Information to Knowledge
After organizing information through sorting and classifying the information interpreting information enhanced the nurse’s movement to knowledge. Interpretation of concepts from the different articles was necessary towards enhancing understanding. The arguments from the different arguments were then integrated to generate understanding and identify the existing gaps in the prevention of fall among nursing home patients. It also helped understand the steps other practitioners have taken in the past to prevent falls. Interpreting the findings by critically analyzing the articles and integrating information forms the basis for making and justifying the decisions made.
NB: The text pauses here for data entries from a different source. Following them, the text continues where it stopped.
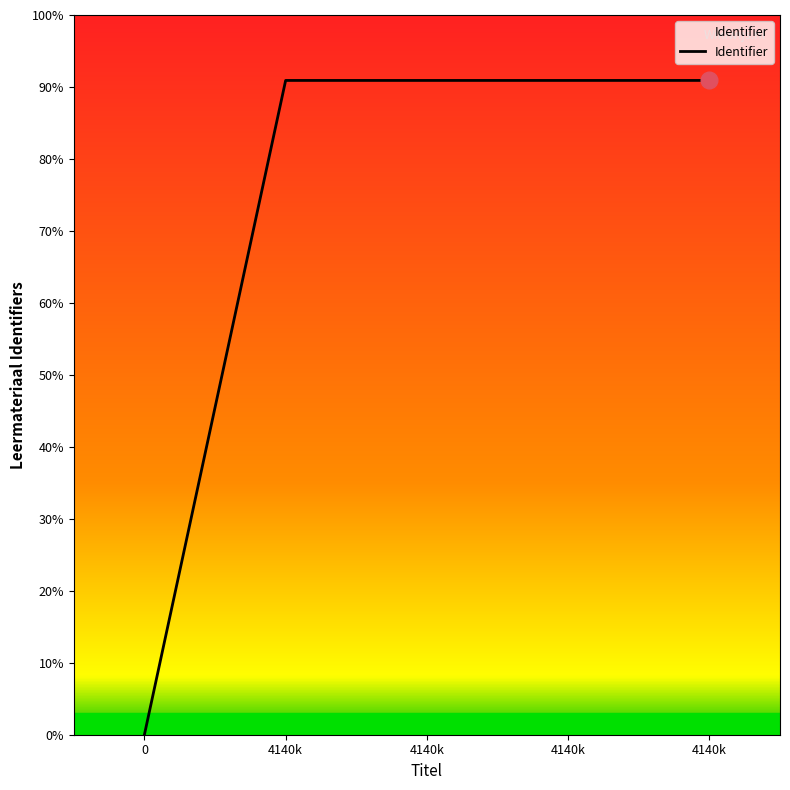

Does the chart display data point markers on the line(s)?

No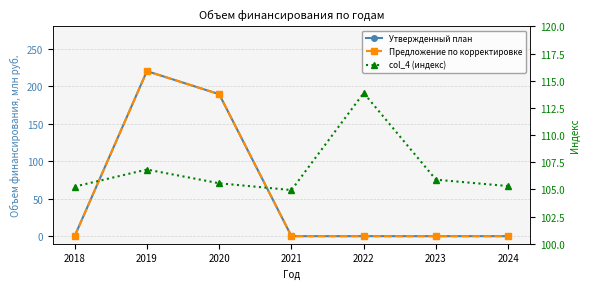

Rank the series at 2024 from highest to lowest value.

col_4 (индекс), Утвержденный план, Предложение по корректировке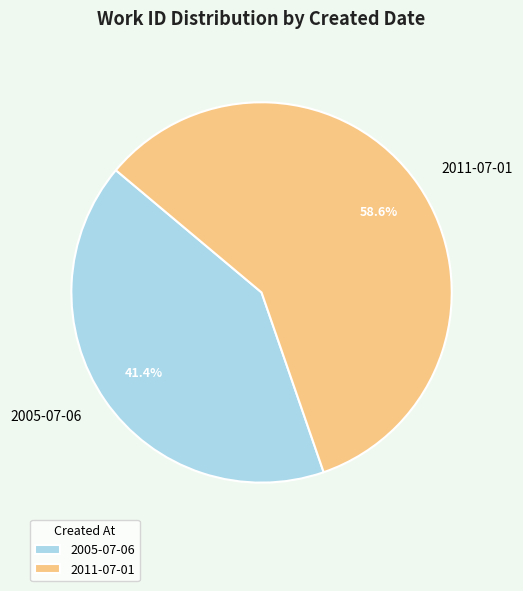

What is the largest slice in the pie chart?

2011-07-01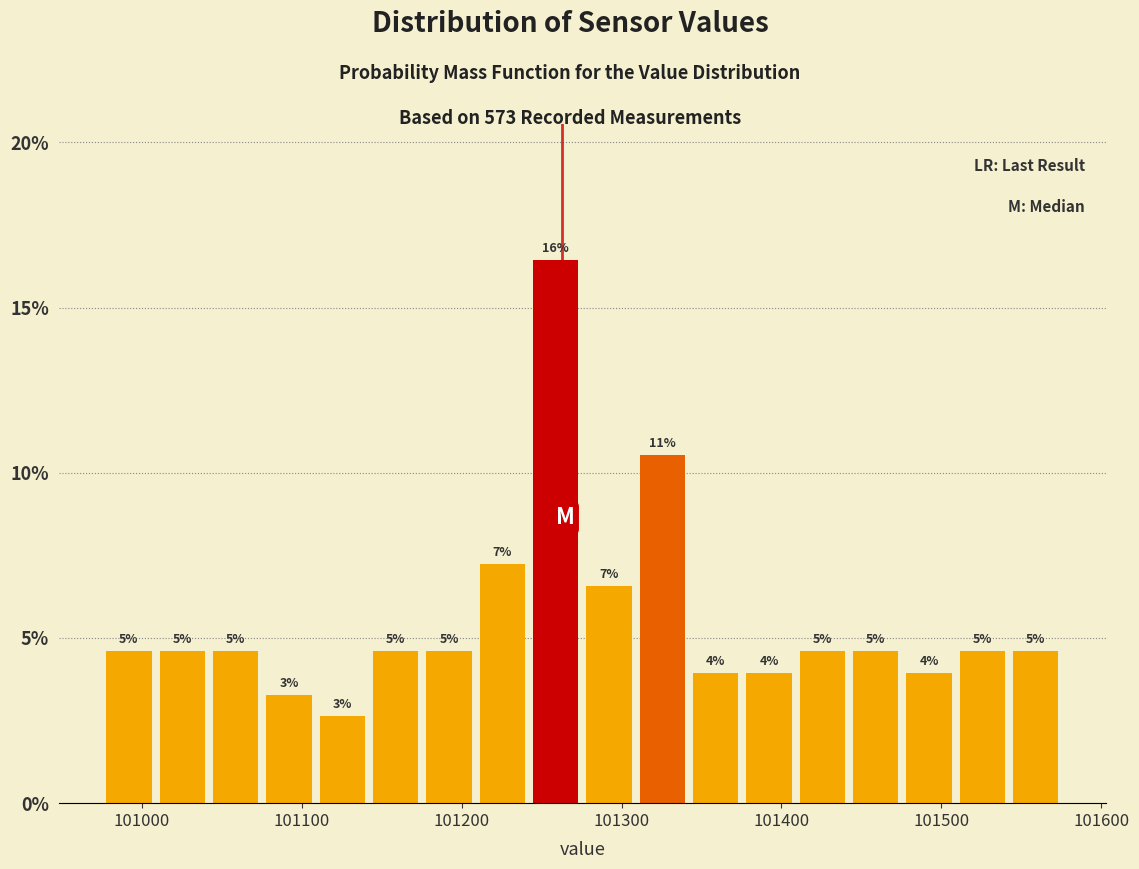

Around what value on the x-axis is the tallest bar? Give the approximate position of its centre, as read against the axis.

101260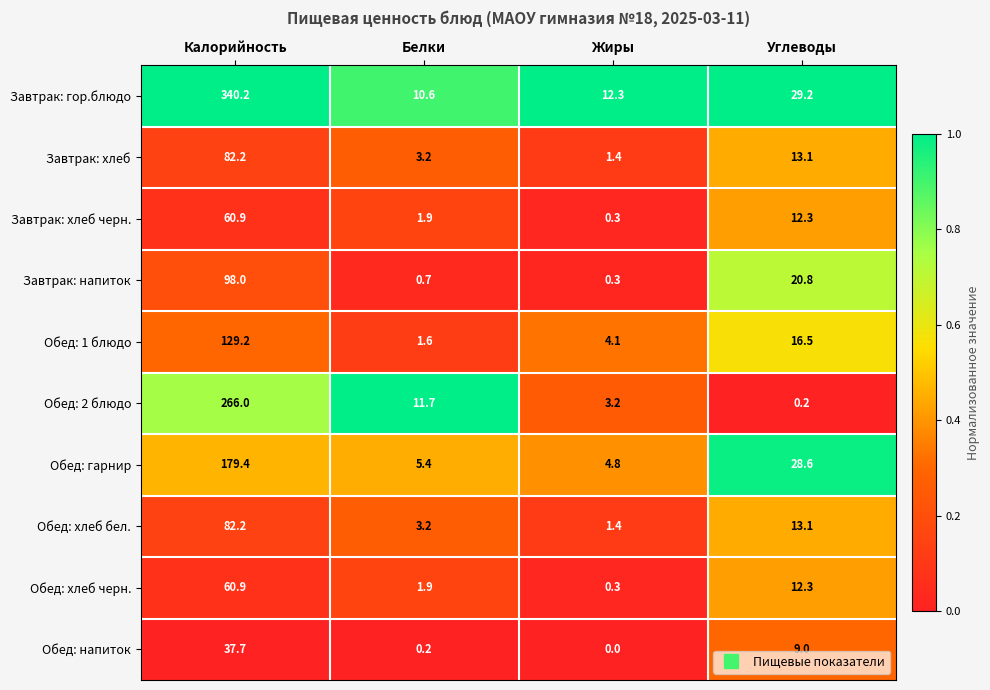

Is it true that Обед: гарнир equals 28.6 at Углеводы?

True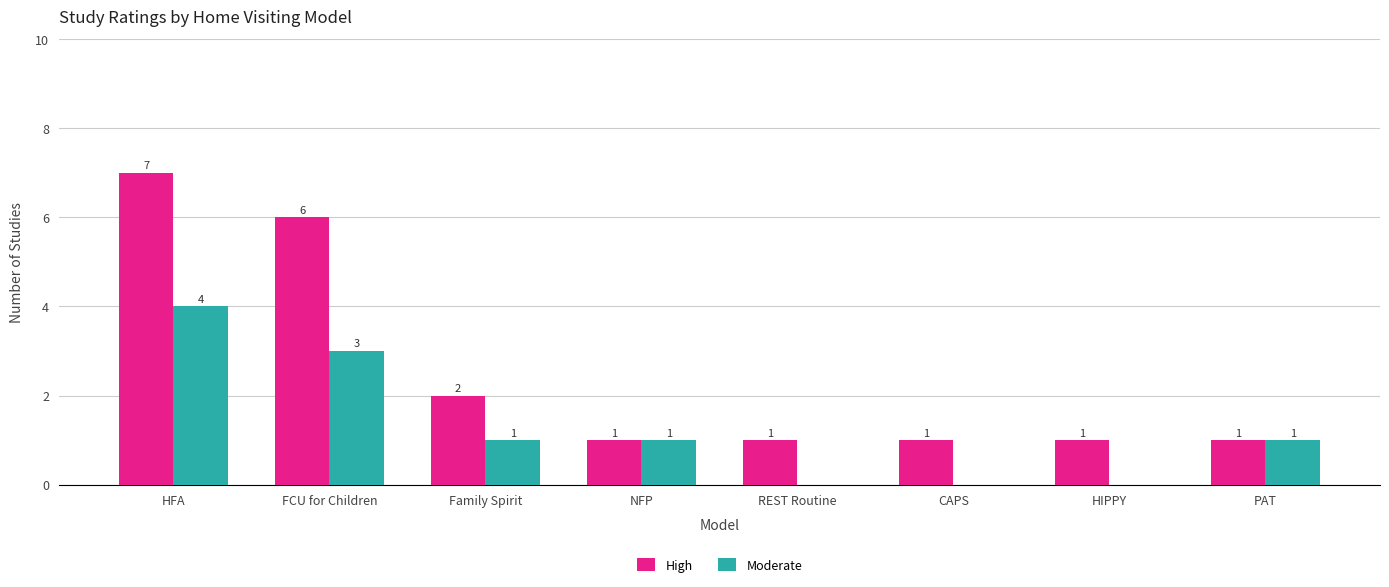

Which category has the highest value across all series?

HFA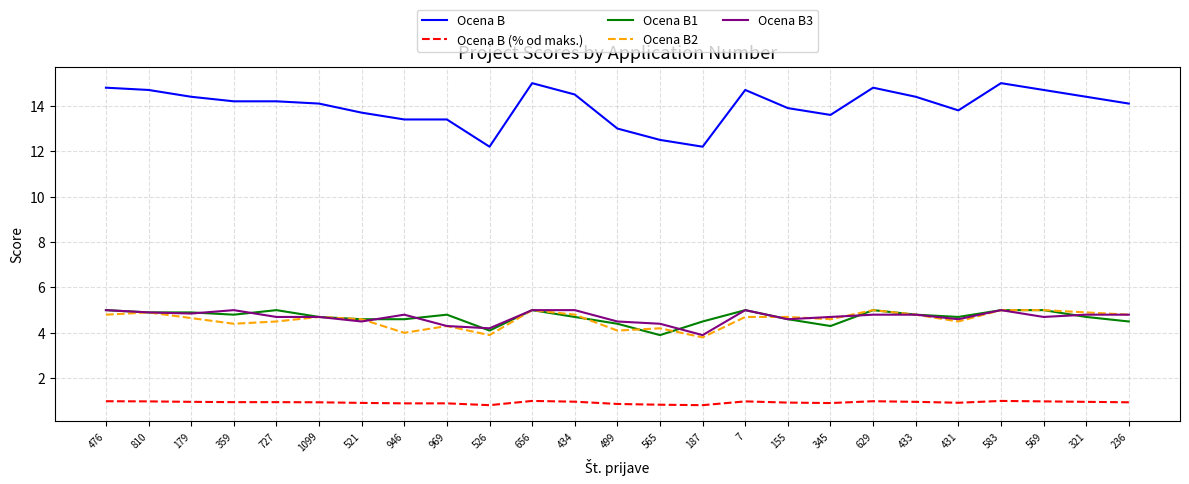

What is the lowest value of the Ocena B3 series?

3.9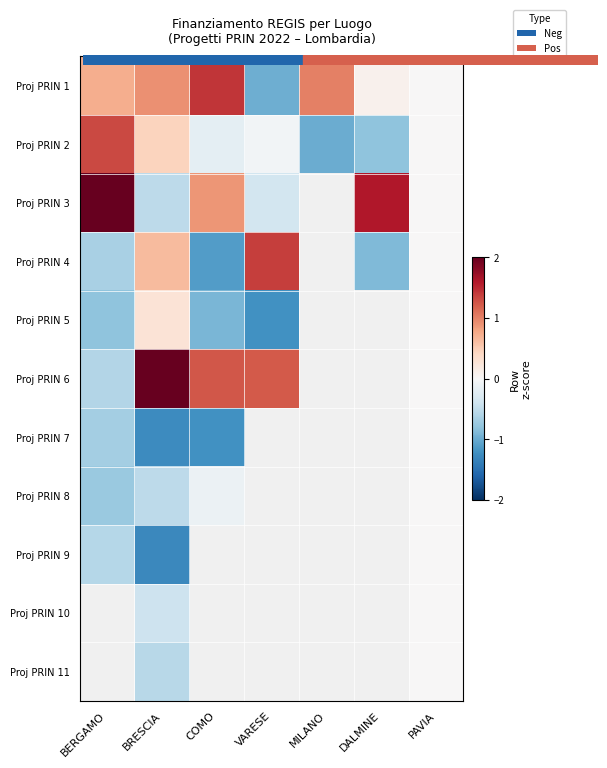

Rank the series at BRESCIA from highest to lowest value.

Proj PRIN 6, Proj PRIN 1, Proj PRIN 4, Proj PRIN 2, Proj PRIN 5, Proj PRIN 10, Proj PRIN 8, Proj PRIN 3, Proj PRIN 11, Proj PRIN 7, Proj PRIN 9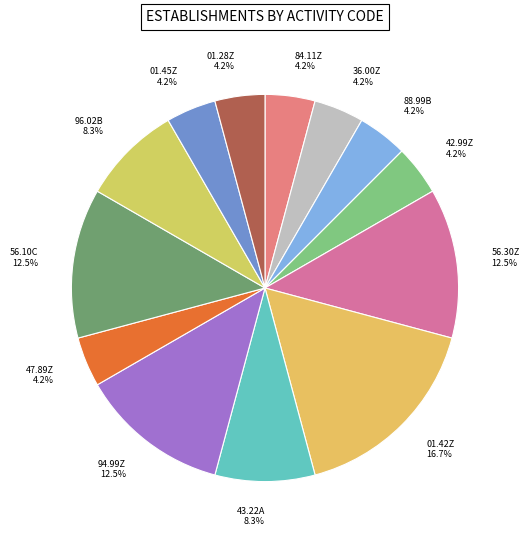

What is the largest slice in the pie chart?

01.42Z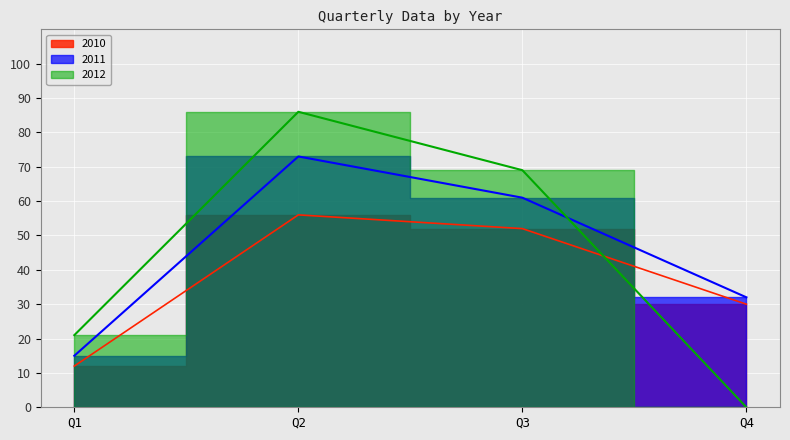

Is it true that 2010 equals 3 at Q1?

False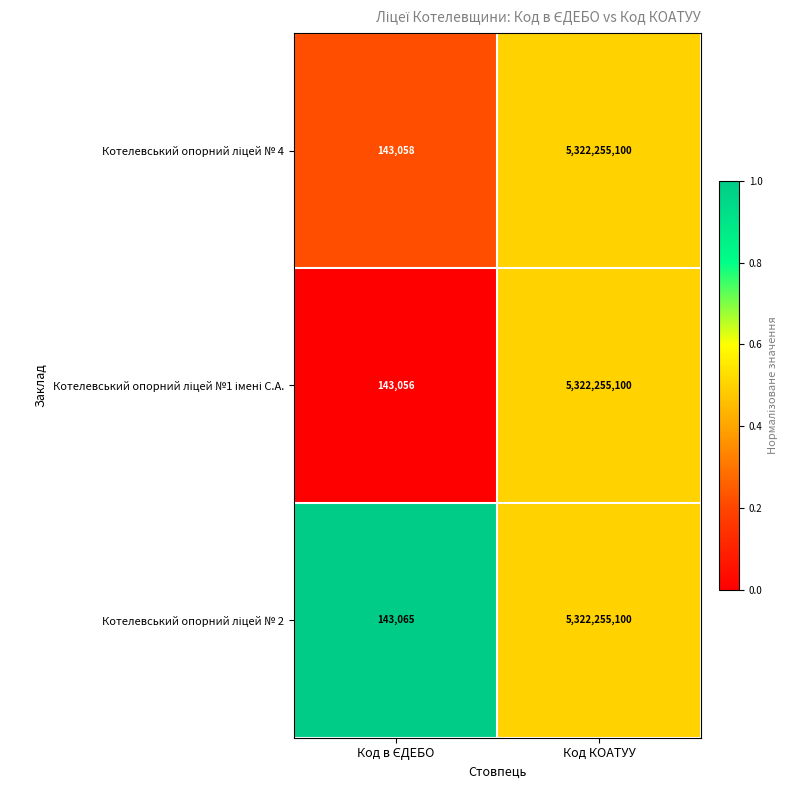

What is the smallest value displayed?

143056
Information to usable knowledge
Relying on information from epistemic communities makes it easily acceptable as usable knowledge. By thus collaborating and working with experts in nursing home patients it is possible to separate and understand the knowledge that is usable and that which is not. Relying on authoritative sources made it easier for policymakers and scholars to accept the recommendations towards improving and supporting the decisions and choices made.
Knowledge to wisdom
This level entailed making use of knowledge to prevent falls in a nursing home. It entailed making use of available case studies. In this level, I made use of the available best practice methods to choose the practices that best would help prevent falls in a nursing home. It also entailed using the available knowledge to provide care that takes into consideration the needs of the patients and nurses towards preventing falls in nursing homes. Staff education was found to be one way that has helped reduce the number of patient falls (Minor, 2009). There is however little emphasis on educating patients in ways that would reduce falls in nursing homes. In this case, therefore, there is a need for employing a combination of factors that include educating and compensating them for falls as a way of preventing falls among nursing home patients.
Conclusion
The Data, Information, Knowledge, and Wisdom informs decision making and enhances making use of usable knowledge in creating nursing intervention measures. With the availability of nursing informatics tools like electronic health records and information systems, it is easy to gather and classify information. Nurses then use the information to generate and interpret knowledge required to make wise choices. Reducing falls in nursing home patients can make use of the model in the creation of an appropriate policy that responds to both the needs of the nurses and patients.
References
Bouldin, E. D., Andresen, E. M., Dunton, N. E., Simon, M., Waters, T. M., Liu, M., ... & Shorr, R. I. (2013). Falls among adult patients hospitalized in the United States: prevalence and trends. Journal of patient safety, 9(1), 13.
Minor, M. (2009). Patient Falls. Sustained improvement in nursing quality: hospital performance on NDNQI indicators, 2007-2008, 149.
Moen, A., & Maeland Knudsen, L. M. (2013). Nursing informatics: decades of contribution to health informatics. Healthcare informatics research, 19(2), 86-92.